• [WHAT YOU NEED TO DO]:
In the lines below, swap "Hakkımızda" for "Biz Kimiz" wherever it appears and leave everything else as it is. Leave the pictures out of your answer.

• [DATA PROVIDED]:

---------------

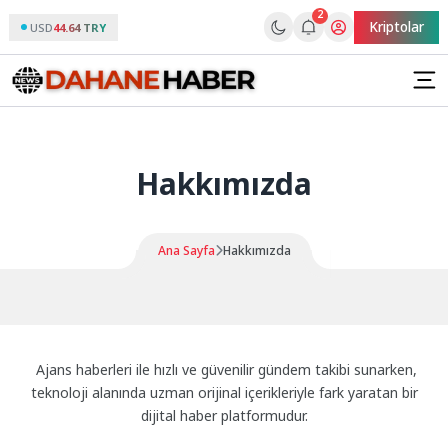
2
Kriptolar
USD
44.64 TRY
Hakkımızda
Ana Sayfa
Hakkımızda
Ajans haberleri ile hızlı ve güvenilir gündem takibi sunarken,
teknoloji alanında uzman orijinal içerikleriyle fark yaratan bir
dijital haber platformudur.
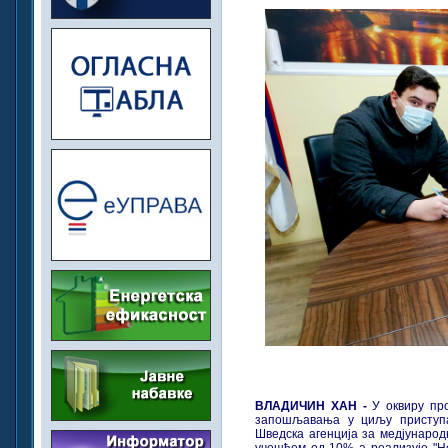
ВЛАДИЧИН ХАН -
У оквиру пр
запошљавања у циљу приступа
Шведска агенција за медјунаро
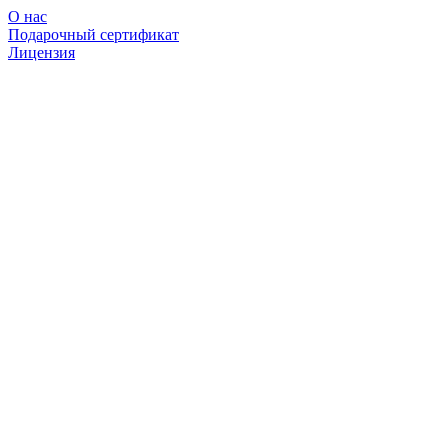
О нас
Подарочный сертификат
Лицензия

---------------

• [ANSWER TO THE EXERCISE]:
2
Kriptolar
USD
44.64 TRY
Biz Kimiz
Ana Sayfa
Biz Kimiz
Ajans haberleri ile hızlı ve güvenilir gündem takibi sunarken,
teknoloji alanında uzman orijinal içerikleriyle fark yaratan bir
dijital haber platformudur.
ВЛАДИЧИН ХАН -
У оквиру пр
запошљавања у циљу приступа
Шведска агенција за медјунаро
О нас
Подарочный сертификат
Лицензия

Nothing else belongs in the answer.